Assumption, yours or the assumptions of others, may be limiting your success and holding you back. Work and life are hard enough and introducing unnecessary assumption only makes things harder. I am a big believer in simplicity and efficiently applying our energies where they will drive the greatest positive output. Overcoming and eliminating much of the assumption from our lives is a very effective approach to unleashing more of our potential and achieving greater success. I hope this post resonates with you and that you will put these best practices to work right away. I am a work in progress when it comes to making assumptions and these ideas have really helped me improve, for which I am grateful.
One simple and challenging takeaway for readers of this post (and me): The next time we catch ourselves forming a snap judgment, an opinion…an assumption, about someone else…let’s have the courage to go and speak to them first with all of the above best practices in mind, especially the focus on curiosity.
Making This Sticky:
Over the next week, make a list at the end of each day after some careful reflection, on where you may have made specific assumptions about others at work or been guilty of some of the generalized assumptions about the workplace I shared. Apply the best practices in this post to eliminating them from your life for the next 30 days. Share your progress with a trusted and candid colleague and ask them to give you feedback on how you are doing and to help hold you accountable to make the changes permanent.
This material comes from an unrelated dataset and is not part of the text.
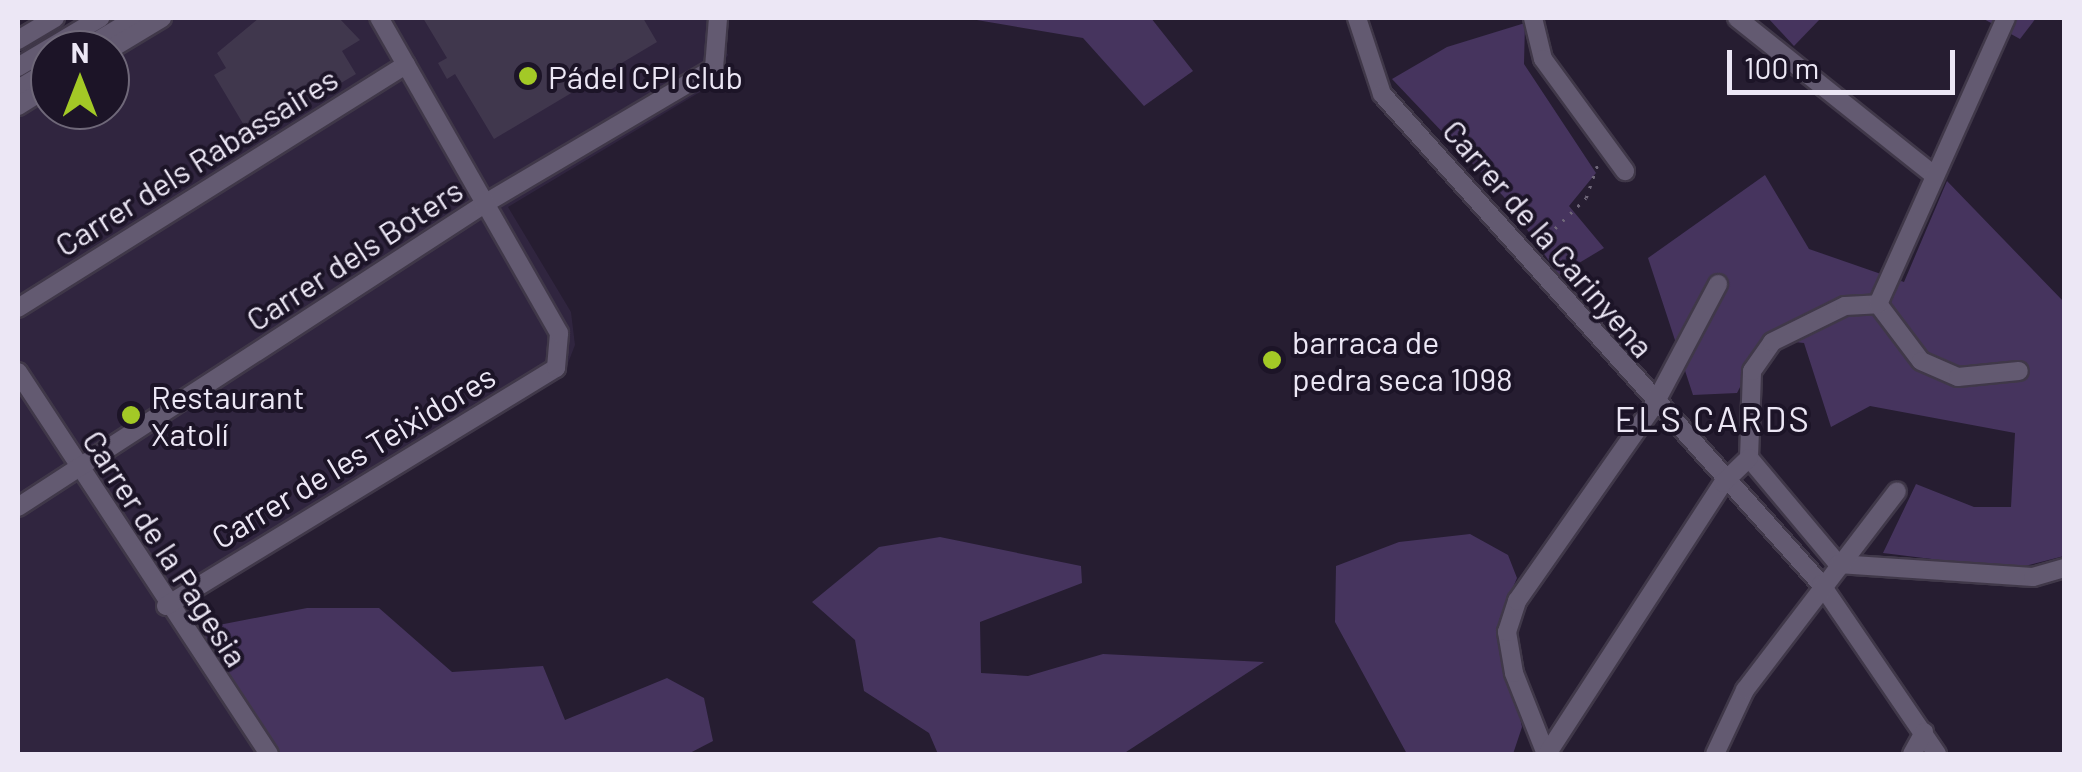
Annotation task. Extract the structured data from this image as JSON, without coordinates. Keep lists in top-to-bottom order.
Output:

Sample questions to help you eliminate assumption:
“Can you tell me more about that?”
“I do not know a lot about your career goals. Can you share them with me?”
“I am concerned that something is bothering you. Is there something that I have done or said to cause an issue? Please be candid with me.”
“Could you walk me through the steps for this process?”
“How does this relate to the larger issue we’re trying to solve?”
“I may not have been as clear as I should have been in our meeting today. Do I need to go deeper or unpack anything I shared? What can I do to make sure we are on the same page?”
“Per the announcement in the staff meeting last week, I am putting together a new project team. You haven’t said anything, but I am curious if you are interested?”
“What specifically can I do to support you better for the rest of this year?”
“I heard you say [XYZ]. Did I get that right?”
“I am assuming we are in agreement, but is that correct? Be honest. What do you really think?”